▶ [Materials provided]:
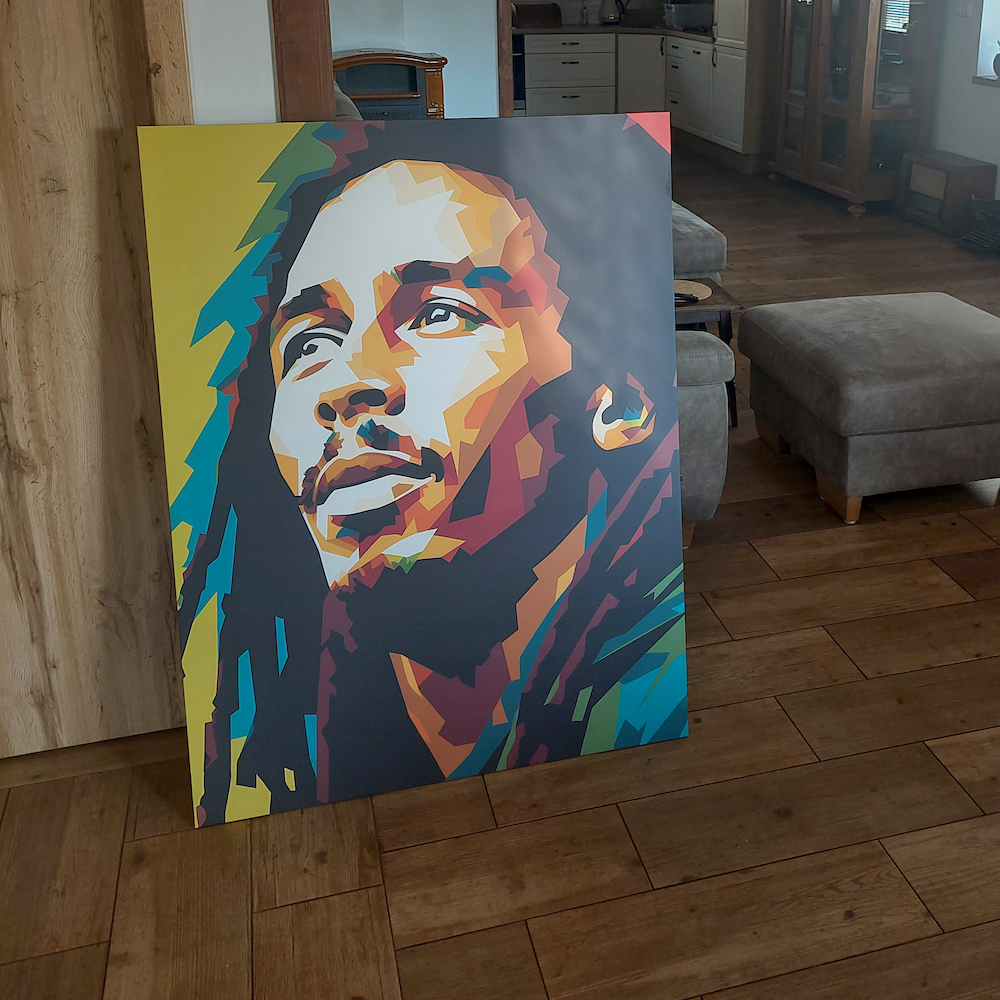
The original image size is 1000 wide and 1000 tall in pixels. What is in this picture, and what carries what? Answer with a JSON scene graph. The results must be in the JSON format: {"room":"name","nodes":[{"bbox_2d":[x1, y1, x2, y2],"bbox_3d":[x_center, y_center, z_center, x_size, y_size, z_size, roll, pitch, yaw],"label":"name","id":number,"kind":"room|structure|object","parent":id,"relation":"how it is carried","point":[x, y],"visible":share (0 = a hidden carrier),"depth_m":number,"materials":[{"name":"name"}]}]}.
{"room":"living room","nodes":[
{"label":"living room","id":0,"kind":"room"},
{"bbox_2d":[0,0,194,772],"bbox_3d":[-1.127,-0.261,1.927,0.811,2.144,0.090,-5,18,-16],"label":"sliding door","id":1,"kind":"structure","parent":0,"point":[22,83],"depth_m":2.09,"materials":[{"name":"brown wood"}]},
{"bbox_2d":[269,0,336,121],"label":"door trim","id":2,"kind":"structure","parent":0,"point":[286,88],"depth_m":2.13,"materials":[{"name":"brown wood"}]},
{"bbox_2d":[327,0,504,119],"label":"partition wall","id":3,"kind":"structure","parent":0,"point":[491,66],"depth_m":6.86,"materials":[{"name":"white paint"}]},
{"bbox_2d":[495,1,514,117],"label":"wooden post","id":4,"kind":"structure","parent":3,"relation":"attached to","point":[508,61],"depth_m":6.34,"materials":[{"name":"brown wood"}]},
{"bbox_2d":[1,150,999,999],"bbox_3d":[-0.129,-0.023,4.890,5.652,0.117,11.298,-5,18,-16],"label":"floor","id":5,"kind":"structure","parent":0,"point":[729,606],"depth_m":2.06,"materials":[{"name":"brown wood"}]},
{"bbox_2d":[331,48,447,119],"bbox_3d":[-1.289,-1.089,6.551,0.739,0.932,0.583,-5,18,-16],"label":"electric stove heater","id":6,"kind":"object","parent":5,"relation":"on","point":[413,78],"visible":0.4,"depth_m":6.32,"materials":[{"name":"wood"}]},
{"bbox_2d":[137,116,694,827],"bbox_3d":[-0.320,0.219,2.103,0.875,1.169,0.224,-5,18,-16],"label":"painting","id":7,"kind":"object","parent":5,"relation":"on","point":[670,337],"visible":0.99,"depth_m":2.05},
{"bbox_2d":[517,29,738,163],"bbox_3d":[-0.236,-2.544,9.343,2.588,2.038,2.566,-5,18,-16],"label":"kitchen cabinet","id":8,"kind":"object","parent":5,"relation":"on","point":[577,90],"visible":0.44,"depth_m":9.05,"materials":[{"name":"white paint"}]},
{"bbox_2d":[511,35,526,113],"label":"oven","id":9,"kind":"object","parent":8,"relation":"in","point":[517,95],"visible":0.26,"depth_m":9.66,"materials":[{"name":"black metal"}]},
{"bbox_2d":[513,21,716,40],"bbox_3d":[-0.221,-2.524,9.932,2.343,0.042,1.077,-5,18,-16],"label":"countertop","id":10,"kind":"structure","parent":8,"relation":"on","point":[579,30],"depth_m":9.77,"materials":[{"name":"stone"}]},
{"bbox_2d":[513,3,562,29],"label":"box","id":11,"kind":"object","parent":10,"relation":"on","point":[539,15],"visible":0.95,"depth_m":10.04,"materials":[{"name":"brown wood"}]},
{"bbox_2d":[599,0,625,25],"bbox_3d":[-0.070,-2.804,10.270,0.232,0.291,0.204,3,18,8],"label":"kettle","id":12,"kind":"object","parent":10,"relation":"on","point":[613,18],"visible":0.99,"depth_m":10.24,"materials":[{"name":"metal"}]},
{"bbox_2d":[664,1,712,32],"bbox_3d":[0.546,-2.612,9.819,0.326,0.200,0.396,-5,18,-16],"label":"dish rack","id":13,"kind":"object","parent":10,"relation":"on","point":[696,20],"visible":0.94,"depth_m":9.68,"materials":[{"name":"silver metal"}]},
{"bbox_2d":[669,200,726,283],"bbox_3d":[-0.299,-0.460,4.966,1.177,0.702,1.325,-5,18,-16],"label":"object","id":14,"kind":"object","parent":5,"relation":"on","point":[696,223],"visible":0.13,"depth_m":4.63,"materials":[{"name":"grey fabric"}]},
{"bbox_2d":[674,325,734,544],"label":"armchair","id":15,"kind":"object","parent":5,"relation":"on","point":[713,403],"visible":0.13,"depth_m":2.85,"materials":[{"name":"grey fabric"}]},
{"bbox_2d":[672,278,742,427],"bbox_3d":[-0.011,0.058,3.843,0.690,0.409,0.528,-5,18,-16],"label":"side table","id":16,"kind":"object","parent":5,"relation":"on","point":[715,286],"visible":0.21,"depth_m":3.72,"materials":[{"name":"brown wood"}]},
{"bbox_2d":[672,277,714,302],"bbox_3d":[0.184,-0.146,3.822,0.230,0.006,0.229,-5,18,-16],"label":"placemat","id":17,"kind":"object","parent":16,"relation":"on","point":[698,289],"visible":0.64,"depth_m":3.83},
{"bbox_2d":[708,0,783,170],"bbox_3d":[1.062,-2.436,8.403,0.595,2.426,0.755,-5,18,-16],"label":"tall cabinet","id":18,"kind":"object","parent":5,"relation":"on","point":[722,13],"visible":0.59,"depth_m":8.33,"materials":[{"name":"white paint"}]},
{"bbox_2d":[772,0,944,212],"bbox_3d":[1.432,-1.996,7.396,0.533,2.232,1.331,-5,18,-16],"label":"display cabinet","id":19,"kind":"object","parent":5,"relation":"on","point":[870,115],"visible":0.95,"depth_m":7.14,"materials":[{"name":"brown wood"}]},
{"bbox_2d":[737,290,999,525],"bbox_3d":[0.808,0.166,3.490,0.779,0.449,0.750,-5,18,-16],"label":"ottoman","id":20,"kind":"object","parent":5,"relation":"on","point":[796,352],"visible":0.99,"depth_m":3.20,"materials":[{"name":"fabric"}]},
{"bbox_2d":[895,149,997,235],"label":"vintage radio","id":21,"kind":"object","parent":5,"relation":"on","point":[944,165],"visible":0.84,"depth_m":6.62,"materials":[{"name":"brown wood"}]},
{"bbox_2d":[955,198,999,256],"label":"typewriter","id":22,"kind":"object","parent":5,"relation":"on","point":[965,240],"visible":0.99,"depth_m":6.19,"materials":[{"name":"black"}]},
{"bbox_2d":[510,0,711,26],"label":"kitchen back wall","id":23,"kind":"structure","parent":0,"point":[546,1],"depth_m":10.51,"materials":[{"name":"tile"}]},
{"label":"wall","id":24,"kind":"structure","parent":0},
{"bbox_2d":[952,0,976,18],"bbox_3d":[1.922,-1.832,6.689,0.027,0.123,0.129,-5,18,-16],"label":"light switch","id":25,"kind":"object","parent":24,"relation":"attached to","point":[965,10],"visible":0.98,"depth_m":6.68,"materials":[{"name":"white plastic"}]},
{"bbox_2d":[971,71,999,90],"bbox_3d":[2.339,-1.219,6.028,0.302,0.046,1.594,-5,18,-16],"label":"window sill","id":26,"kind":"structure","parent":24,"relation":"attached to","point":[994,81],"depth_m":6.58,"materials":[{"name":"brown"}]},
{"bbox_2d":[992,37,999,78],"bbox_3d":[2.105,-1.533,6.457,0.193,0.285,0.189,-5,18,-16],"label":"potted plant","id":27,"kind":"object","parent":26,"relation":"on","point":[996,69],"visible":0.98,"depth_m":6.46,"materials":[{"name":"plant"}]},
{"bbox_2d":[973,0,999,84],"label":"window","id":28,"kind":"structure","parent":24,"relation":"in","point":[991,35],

▶ [Task requirements]: Leave out the pictures and retype the rest of the entries exactly.

▶ [Solved problem]:
The original image size is 1000 wide and 1000 tall in pixels. What is in this picture, and what carries what? Answer with a JSON scene graph. The results must be in the JSON format: {"room":"name","nodes":[{"bbox_2d":[x1, y1, x2, y2],"bbox_3d":[x_center, y_center, z_center, x_size, y_size, z_size, roll, pitch, yaw],"label":"name","id":number,"kind":"room|structure|object","parent":id,"relation":"how it is carried","point":[x, y],"visible":share (0 = a hidden carrier),"depth_m":number,"materials":[{"name":"name"}]}]}.
{"room":"living room","nodes":[
{"label":"living room","id":0,"kind":"room"},
{"bbox_2d":[0,0,194,772],"bbox_3d":[-1.127,-0.261,1.927,0.811,2.144,0.090,-5,18,-16],"label":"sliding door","id":1,"kind":"structure","parent":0,"point":[22,83],"depth_m":2.09,"materials":[{"name":"brown wood"}]},
{"bbox_2d":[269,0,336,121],"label":"door trim","id":2,"kind":"structure","parent":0,"point":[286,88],"depth_m":2.13,"materials":[{"name":"brown wood"}]},
{"bbox_2d":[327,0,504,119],"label":"partition wall","id":3,"kind":"structure","parent":0,"point":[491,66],"depth_m":6.86,"materials":[{"name":"white paint"}]},
{"bbox_2d":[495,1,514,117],"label":"wooden post","id":4,"kind":"structure","parent":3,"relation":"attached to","point":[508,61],"depth_m":6.34,"materials":[{"name":"brown wood"}]},
{"bbox_2d":[1,150,999,999],"bbox_3d":[-0.129,-0.023,4.890,5.652,0.117,11.298,-5,18,-16],"label":"floor","id":5,"kind":"structure","parent":0,"point":[729,606],"depth_m":2.06,"materials":[{"name":"brown wood"}]},
{"bbox_2d":[331,48,447,119],"bbox_3d":[-1.289,-1.089,6.551,0.739,0.932,0.583,-5,18,-16],"label":"electric stove heater","id":6,"kind":"object","parent":5,"relation":"on","point":[413,78],"visible":0.4,"depth_m":6.32,"materials":[{"name":"wood"}]},
{"bbox_2d":[137,116,694,827],"bbox_3d":[-0.320,0.219,2.103,0.875,1.169,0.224,-5,18,-16],"label":"painting","id":7,"kind":"object","parent":5,"relation":"on","point":[670,337],"visible":0.99,"depth_m":2.05},
{"bbox_2d":[517,29,738,163],"bbox_3d":[-0.236,-2.544,9.343,2.588,2.038,2.566,-5,18,-16],"label":"kitchen cabinet","id":8,"kind":"object","parent":5,"relation":"on","point":[577,90],"visible":0.44,"depth_m":9.05,"materials":[{"name":"white paint"}]},
{"bbox_2d":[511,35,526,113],"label":"oven","id":9,"kind":"object","parent":8,"relation":"in","point":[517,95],"visible":0.26,"depth_m":9.66,"materials":[{"name":"black metal"}]},
{"bbox_2d":[513,21,716,40],"bbox_3d":[-0.221,-2.524,9.932,2.343,0.042,1.077,-5,18,-16],"label":"countertop","id":10,"kind":"structure","parent":8,"relation":"on","point":[579,30],"depth_m":9.77,"materials":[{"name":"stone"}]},
{"bbox_2d":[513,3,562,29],"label":"box","id":11,"kind":"object","parent":10,"relation":"on","point":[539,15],"visible":0.95,"depth_m":10.04,"materials":[{"name":"brown wood"}]},
{"bbox_2d":[599,0,625,25],"bbox_3d":[-0.070,-2.804,10.270,0.232,0.291,0.204,3,18,8],"label":"kettle","id":12,"kind":"object","parent":10,"relation":"on","point":[613,18],"visible":0.99,"depth_m":10.24,"materials":[{"name":"metal"}]},
{"bbox_2d":[664,1,712,32],"bbox_3d":[0.546,-2.612,9.819,0.326,0.200,0.396,-5,18,-16],"label":"dish rack","id":13,"kind":"object","parent":10,"relation":"on","point":[696,20],"visible":0.94,"depth_m":9.68,"materials":[{"name":"silver metal"}]},
{"bbox_2d":[669,200,726,283],"bbox_3d":[-0.299,-0.460,4.966,1.177,0.702,1.325,-5,18,-16],"label":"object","id":14,"kind":"object","parent":5,"relation":"on","point":[696,223],"visible":0.13,"depth_m":4.63,"materials":[{"name":"grey fabric"}]},
{"bbox_2d":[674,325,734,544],"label":"armchair","id":15,"kind":"object","parent":5,"relation":"on","point":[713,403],"visible":0.13,"depth_m":2.85,"materials":[{"name":"grey fabric"}]},
{"bbox_2d":[672,278,742,427],"bbox_3d":[-0.011,0.058,3.843,0.690,0.409,0.528,-5,18,-16],"label":"side table","id":16,"kind":"object","parent":5,"relation":"on","point":[715,286],"visible":0.21,"depth_m":3.72,"materials":[{"name":"brown wood"}]},
{"bbox_2d":[672,277,714,302],"bbox_3d":[0.184,-0.146,3.822,0.230,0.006,0.229,-5,18,-16],"label":"placemat","id":17,"kind":"object","parent":16,"relation":"on","point":[698,289],"visible":0.64,"depth_m":3.83},
{"bbox_2d":[708,0,783,170],"bbox_3d":[1.062,-2.436,8.403,0.595,2.426,0.755,-5,18,-16],"label":"tall cabinet","id":18,"kind":"object","parent":5,"relation":"on","point":[722,13],"visible":0.59,"depth_m":8.33,"materials":[{"name":"white paint"}]},
{"bbox_2d":[772,0,944,212],"bbox_3d":[1.432,-1.996,7.396,0.533,2.232,1.331,-5,18,-16],"label":"display cabinet","id":19,"kind":"object","parent":5,"relation":"on","point":[870,115],"visible":0.95,"depth_m":7.14,"materials":[{"name":"brown wood"}]},
{"bbox_2d":[737,290,999,525],"bbox_3d":[0.808,0.166,3.490,0.779,0.449,0.750,-5,18,-16],"label":"ottoman","id":20,"kind":"object","parent":5,"relation":"on","point":[796,352],"visible":0.99,"depth_m":3.20,"materials":[{"name":"fabric"}]},
{"bbox_2d":[895,149,997,235],"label":"vintage radio","id":21,"kind":"object","parent":5,"relation":"on","point":[944,165],"visible":0.84,"depth_m":6.62,"materials":[{"name":"brown wood"}]},
{"bbox_2d":[955,198,999,256],"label":"typewriter","id":22,"kind":"object","parent":5,"relation":"on","point":[965,240],"visible":0.99,"depth_m":6.19,"materials":[{"name":"black"}]},
{"bbox_2d":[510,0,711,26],"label":"kitchen back wall","id":23,"kind":"structure","parent":0,"point":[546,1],"depth_m":10.51,"materials":[{"name":"tile"}]},
{"label":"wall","id":24,"kind":"structure","parent":0},
{"bbox_2d":[952,0,976,18],"bbox_3d":[1.922,-1.832,6.689,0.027,0.123,0.129,-5,18,-16],"label":"light switch","id":25,"kind":"object","parent":24,"relation":"attached to","point":[965,10],"visible":0.98,"depth_m":6.68,"materials":[{"name":"white plastic"}]},
{"bbox_2d":[971,71,999,90],"bbox_3d":[2.339,-1.219,6.028,0.302,0.046,1.594,-5,18,-16],"label":"window sill","id":26,"kind":"structure","parent":24,"relation":"attached to","point":[994,81],"depth_m":6.58,"materials":[{"name":"brown"}]},
{"bbox_2d":[992,37,999,78],"bbox_3d":[2.105,-1.533,6.457,0.193,0.285,0.189,-5,18,-16],"label":"potted plant","id":27,"kind":"object","parent":26,"relation":"on","point":[996,69],"visible":0.98,"depth_m":6.46,"materials":[{"name":"plant"}]},
{"bbox_2d":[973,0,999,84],"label":"window","id":28,"kind":"structure","parent":24,"relation":"in","point":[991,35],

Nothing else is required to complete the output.